* **Selected passage**
○ ○ ○ ○ ○ ○ ○

Posted by keith on October 9th, 2009
I’m in possession of what is already turning out to be an excellent book by Jim Hoggan and Richard Littlemore called “Climate Cover Up“. I will be publishing a review once I have finished it; which might take a little while because I have a huge stack of things to get through, but just to whet your appetite, Richard has given me permission to publish some extracts on The Unsuitablog.
Chapter Four, from which this first extract is taken, largely concerns the formation and activities of The Advancement of Sound Science Coalition (TASSC), a monstrous “Astroturf” which was created on the suggestion of the public relations company APCO (the same company that fought to promote tobacco in the face of virtually all medical advice). It also discusses at length the Astroturfing activities of The American Petroleum Institute (API). This section introduces a veteran of the anti-climate change lobby, Frederick Seitz, but most importantly “Mr Junk Science”, Steven Milloy. Enjoy.
TASSC’s early membership list included “sound science” supporters like Amoco, Exxon, Occidental Petroleum, Santa Fe Pacific Gold Corporation, Procter & Gamble, the Louisiana Chemical Association, the National Pest Control Association, General Motors, 3m, Chevron, and Dow Chemical. For “science advisors,” they had people such as Frederick Seitz.
In the 1960s and ‘70s, Seitz was a widely admired scientist, a former president of both the National Academy of Sciences and Rockefeller University. In 1978 he took that reputation to work for the R.J. Reynolds Tobacco Company. According to “While Washington Slept,” a May 2006 Vanity Fair article by investigative journalist Mark Hertsgaard, over a ten-year period Seitz was responsible for handing out US$45 million in tobacco money to people who were pursuing research that overwhelmingly failed to link tobacco to anything the least bit negative. Seitz later admitted to accepting almost US$900,000 of that money himself.

○ ○ ○ ○ ○ ○ ○

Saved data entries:
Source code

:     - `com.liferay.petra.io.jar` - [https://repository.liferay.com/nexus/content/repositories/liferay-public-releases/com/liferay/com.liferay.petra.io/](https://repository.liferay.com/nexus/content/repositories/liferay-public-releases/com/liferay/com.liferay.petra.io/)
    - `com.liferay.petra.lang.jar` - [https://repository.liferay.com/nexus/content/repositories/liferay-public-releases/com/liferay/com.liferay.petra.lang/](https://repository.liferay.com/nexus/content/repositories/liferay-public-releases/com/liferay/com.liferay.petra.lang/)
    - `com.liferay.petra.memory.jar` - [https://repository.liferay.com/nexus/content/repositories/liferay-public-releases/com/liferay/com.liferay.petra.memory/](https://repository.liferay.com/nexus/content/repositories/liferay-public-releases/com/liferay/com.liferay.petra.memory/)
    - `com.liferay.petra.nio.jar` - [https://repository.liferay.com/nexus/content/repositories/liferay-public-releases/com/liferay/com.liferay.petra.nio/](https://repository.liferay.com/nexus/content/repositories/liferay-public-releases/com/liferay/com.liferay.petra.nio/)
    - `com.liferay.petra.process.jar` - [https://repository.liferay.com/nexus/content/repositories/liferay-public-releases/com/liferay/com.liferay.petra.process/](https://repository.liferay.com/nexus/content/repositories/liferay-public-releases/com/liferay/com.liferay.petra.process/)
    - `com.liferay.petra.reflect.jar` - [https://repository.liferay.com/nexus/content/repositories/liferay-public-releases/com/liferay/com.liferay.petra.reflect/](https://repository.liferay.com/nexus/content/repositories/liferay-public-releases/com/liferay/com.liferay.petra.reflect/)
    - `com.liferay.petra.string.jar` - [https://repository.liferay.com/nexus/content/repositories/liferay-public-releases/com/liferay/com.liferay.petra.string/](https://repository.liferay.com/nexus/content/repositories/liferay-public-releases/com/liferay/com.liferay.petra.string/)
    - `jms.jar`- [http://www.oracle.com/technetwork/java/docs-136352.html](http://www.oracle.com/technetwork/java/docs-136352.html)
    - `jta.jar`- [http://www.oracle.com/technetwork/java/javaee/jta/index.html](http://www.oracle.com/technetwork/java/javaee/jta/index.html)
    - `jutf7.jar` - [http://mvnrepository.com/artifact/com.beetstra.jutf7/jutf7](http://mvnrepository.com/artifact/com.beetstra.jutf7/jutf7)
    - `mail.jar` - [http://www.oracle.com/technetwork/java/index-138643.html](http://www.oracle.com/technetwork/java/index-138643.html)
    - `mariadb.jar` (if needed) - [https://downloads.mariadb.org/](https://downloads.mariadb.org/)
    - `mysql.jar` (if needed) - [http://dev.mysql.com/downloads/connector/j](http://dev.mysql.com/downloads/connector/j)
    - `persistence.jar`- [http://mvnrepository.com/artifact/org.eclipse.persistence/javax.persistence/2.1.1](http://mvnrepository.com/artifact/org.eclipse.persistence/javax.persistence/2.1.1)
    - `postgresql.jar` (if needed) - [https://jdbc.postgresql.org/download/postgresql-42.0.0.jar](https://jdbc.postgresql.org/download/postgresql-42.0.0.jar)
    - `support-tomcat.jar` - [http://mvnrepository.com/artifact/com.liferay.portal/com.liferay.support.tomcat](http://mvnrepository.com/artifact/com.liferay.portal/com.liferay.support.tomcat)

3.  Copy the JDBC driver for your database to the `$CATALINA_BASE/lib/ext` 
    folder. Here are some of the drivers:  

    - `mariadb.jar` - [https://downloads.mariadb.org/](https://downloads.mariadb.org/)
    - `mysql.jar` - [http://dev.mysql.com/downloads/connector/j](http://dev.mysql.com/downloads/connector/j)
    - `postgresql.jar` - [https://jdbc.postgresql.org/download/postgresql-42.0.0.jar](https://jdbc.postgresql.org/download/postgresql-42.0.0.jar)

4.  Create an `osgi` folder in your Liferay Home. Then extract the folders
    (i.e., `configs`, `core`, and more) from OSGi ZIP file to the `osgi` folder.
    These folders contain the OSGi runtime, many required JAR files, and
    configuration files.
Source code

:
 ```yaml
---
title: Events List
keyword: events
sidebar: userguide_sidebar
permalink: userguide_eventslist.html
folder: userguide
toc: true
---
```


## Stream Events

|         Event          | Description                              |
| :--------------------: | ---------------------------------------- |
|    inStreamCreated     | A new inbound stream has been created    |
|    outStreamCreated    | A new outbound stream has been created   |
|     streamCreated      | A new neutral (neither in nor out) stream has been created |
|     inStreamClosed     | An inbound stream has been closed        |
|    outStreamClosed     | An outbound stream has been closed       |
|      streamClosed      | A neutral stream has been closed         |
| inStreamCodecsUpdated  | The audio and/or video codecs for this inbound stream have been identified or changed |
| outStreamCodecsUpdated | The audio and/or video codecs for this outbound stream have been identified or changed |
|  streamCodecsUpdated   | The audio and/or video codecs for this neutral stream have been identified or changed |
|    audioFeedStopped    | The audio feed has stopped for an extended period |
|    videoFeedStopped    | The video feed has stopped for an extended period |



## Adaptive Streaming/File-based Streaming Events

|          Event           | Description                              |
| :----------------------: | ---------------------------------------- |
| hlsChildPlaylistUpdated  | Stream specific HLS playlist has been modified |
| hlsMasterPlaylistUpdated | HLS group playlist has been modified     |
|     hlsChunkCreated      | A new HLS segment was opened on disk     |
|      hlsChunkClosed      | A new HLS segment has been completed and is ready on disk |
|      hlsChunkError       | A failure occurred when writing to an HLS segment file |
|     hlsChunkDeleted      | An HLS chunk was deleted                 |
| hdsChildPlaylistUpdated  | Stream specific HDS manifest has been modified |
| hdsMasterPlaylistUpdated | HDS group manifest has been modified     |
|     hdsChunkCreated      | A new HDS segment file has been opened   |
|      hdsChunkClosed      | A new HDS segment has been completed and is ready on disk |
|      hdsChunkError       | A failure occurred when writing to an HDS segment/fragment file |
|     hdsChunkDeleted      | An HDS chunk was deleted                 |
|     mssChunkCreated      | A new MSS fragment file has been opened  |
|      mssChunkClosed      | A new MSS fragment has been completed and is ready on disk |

○ ○ ○ ○ ○ ○ ○

* **Problem to solve**
From the blog post on "Climate Cover Up," extract the passage that starts with "In the 1960s" and goes on through "that money himself.".

* **Result**
In the 1960s and ‘70s, Seitz was a widely admired scientist, a former president of both the National Academy of Sciences and Rockefeller University. In 1978 he took that reputation to work for the R.J. Reynolds Tobacco Company. According to “While Washington Slept,” a May 2006 Vanity Fair article by investigative journalist Mark Hertsgaard, over a ten-year period Seitz was responsible for handing out US$45 million in tobacco money to people who were pursuing research that overwhelmingly failed to link tobacco to anything the least bit negative. Seitz later admitted to accepting almost US$900,000 of that money himself.